Findings from two African trials, presented February 22 at the Conference on Retroviruses and Opportunistic Infections (CROI), showed that a vaginal ring containing the antiretroviral drug dapivirine can reduce women's HIV risk by as much 60 percent in women aged 25 and older. Microbicide proponents and HIV activists heralded these findings as a breakthrough that offers women greater self-protection against HIV. But some conference participants labeled the results “disappointing," pointing to the much lower levels of protection found among younger women.
Over 4,500 women in four sub-Saharan African countries participated in the two studies, ASPIRE (A Study to Prevent Infection with a Ring for Extended Use) and The Ring Study. The studies also found an overall reduction in HIV risk of 27 percent and 31 percent, respectively. For women under age 21, however, the ring offered minimal protection--a finding believed to result from inconsistent use.

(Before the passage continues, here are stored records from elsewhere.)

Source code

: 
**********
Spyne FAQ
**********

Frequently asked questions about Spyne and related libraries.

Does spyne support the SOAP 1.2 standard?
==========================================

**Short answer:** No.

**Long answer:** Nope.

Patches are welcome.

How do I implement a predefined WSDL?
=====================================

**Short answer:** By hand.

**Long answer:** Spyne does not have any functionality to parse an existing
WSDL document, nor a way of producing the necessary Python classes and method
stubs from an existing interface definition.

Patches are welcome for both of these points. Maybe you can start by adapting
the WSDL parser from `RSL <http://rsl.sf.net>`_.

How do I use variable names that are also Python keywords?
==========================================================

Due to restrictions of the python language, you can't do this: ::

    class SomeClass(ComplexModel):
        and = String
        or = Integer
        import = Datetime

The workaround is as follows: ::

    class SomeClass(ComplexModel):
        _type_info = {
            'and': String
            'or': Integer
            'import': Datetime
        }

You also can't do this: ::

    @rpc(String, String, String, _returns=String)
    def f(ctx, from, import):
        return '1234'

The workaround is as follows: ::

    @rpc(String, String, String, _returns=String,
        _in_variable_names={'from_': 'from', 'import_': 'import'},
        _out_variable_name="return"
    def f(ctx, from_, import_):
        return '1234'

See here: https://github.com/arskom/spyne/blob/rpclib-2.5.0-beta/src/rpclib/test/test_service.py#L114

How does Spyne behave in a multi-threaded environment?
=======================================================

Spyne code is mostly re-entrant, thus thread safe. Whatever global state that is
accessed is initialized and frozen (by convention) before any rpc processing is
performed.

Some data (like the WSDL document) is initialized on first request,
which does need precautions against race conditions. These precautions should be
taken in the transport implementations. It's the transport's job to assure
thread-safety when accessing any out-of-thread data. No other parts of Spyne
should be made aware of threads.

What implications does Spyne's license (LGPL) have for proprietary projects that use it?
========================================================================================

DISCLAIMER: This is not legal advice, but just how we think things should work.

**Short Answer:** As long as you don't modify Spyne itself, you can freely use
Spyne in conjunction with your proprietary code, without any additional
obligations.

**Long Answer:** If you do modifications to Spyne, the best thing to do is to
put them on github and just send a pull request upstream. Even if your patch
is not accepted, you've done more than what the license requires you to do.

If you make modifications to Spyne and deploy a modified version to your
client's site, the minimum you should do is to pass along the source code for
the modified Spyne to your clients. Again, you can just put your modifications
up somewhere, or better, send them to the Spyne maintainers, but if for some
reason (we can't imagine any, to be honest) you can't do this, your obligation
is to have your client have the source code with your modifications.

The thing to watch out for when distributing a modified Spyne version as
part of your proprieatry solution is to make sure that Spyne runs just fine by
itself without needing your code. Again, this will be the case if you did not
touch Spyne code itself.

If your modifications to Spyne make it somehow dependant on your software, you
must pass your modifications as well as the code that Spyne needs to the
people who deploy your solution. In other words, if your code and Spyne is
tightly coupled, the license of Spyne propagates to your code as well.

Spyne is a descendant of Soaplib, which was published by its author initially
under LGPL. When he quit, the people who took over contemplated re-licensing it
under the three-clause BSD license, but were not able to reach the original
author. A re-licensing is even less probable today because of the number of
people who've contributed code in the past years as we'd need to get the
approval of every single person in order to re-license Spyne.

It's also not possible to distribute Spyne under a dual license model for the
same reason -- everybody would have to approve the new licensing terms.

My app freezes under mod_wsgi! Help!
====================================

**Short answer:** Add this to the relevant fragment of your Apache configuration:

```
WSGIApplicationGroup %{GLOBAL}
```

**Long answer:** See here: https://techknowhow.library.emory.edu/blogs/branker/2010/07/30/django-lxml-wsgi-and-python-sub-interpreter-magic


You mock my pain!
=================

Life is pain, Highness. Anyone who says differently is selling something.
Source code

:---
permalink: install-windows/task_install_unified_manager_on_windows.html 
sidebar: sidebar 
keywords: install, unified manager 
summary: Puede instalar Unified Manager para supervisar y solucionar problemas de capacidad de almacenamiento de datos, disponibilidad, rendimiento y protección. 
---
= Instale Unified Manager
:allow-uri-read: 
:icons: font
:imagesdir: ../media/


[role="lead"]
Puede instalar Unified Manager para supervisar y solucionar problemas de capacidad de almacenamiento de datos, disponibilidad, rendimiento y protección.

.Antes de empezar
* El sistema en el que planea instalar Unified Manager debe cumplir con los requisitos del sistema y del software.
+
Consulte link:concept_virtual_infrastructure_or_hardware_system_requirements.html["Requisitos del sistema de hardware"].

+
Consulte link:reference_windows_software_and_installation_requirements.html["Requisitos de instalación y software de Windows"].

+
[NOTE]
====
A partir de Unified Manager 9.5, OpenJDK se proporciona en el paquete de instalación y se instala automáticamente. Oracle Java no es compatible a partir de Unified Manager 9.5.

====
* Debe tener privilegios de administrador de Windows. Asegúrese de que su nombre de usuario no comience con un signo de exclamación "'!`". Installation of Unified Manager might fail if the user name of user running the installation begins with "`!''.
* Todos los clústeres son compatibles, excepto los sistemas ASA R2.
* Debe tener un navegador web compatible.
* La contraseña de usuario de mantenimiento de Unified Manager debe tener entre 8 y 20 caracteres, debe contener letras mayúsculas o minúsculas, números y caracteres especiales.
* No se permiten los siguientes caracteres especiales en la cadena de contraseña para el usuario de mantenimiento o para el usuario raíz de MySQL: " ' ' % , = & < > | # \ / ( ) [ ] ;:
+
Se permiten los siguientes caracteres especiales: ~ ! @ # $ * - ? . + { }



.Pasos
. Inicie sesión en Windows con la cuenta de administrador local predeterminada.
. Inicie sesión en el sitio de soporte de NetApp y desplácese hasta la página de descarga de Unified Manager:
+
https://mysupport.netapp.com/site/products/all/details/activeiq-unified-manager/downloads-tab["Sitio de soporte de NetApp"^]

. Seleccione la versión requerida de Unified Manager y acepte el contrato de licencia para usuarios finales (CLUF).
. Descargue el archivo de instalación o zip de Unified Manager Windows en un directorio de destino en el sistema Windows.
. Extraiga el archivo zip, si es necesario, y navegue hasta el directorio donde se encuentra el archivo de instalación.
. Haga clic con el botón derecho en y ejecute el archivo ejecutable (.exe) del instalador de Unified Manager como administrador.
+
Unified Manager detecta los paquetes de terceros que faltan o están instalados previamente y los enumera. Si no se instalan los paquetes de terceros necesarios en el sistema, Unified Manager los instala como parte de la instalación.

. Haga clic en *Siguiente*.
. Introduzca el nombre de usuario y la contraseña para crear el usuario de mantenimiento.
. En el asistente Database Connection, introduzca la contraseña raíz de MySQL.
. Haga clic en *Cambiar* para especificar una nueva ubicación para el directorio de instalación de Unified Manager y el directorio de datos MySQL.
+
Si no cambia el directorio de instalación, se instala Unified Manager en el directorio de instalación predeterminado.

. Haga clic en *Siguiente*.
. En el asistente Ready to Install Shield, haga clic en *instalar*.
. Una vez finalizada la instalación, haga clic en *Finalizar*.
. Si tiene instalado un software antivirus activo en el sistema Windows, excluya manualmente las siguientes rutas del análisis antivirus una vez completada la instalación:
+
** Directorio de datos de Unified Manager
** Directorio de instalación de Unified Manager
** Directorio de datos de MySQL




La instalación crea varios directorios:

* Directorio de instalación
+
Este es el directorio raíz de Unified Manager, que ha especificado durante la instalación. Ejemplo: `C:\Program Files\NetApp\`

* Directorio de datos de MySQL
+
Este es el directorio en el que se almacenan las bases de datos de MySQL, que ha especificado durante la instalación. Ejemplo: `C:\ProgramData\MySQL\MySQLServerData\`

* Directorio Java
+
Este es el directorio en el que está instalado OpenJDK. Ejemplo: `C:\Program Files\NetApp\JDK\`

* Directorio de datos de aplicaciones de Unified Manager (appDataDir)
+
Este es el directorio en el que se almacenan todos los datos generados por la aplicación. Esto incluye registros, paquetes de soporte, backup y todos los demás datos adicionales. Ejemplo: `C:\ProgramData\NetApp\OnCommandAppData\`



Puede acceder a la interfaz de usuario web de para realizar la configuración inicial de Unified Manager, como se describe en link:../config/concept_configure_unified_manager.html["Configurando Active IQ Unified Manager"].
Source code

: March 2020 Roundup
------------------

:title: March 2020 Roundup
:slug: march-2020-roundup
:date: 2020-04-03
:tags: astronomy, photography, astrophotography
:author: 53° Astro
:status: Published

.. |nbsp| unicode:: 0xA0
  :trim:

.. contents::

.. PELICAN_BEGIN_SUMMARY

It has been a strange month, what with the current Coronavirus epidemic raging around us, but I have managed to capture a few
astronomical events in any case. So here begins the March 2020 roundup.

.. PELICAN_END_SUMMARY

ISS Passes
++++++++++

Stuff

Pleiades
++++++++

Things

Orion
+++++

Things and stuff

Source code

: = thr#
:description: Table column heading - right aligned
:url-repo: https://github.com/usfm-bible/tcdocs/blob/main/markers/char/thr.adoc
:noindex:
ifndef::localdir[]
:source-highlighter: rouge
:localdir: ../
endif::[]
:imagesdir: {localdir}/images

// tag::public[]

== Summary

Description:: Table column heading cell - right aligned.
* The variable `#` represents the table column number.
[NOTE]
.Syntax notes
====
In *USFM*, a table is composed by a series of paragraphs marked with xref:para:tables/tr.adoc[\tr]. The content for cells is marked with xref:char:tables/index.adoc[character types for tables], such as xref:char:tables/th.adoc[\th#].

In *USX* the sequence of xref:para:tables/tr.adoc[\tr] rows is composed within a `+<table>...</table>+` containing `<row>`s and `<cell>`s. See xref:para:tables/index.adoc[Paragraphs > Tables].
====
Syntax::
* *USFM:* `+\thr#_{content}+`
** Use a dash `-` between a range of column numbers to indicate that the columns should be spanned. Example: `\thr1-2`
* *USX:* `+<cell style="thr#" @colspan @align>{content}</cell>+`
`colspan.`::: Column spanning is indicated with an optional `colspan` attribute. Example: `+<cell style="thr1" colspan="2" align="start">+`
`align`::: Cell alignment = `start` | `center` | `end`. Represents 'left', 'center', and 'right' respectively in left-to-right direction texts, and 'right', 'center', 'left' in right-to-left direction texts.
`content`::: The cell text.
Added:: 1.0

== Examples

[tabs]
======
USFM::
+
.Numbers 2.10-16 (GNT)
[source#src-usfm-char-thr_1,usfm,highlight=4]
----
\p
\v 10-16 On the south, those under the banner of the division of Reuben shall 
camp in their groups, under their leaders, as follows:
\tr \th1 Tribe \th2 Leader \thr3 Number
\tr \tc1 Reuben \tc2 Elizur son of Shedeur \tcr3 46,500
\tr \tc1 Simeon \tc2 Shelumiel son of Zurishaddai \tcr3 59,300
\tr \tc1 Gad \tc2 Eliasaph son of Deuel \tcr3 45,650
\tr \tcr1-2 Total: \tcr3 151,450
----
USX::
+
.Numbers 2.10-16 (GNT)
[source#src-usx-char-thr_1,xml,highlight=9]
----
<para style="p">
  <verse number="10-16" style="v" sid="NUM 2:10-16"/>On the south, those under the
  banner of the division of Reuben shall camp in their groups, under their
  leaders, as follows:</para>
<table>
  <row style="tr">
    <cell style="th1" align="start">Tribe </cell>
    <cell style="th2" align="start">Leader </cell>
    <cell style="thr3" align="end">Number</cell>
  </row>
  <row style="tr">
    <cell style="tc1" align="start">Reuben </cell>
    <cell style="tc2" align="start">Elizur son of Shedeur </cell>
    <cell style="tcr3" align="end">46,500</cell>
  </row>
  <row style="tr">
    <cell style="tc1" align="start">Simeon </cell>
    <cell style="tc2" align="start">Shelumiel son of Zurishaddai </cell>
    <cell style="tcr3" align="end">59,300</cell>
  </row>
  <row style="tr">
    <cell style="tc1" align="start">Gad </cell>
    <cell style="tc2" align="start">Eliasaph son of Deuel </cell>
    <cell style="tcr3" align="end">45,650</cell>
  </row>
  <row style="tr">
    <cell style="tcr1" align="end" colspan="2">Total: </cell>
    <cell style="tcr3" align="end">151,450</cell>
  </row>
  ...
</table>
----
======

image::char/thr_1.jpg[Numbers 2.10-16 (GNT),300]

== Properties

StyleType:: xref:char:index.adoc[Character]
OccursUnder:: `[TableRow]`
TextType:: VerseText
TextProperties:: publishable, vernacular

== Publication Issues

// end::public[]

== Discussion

Despite these mixed results, researchers, activists, and women themselves hail the possibility of a woman-controlled option for self-protection as “revolutionary.” Unlike condoms and other HIV prevention methods, women themselves can opt to use the vaginal ring, without informing or seeking approval from their partner. The device can be left in place for a month.
Researchers anticipate further research on the ring before its broader release--including studies on combining microbicidal and contraceptive functions, and on longer-lasting protection. While research and licensing will likely take a year or more, advocates look forward to better understanding of the potential of dapavirine vaginal rings as an exciting tool for women’s self-protection against HIV.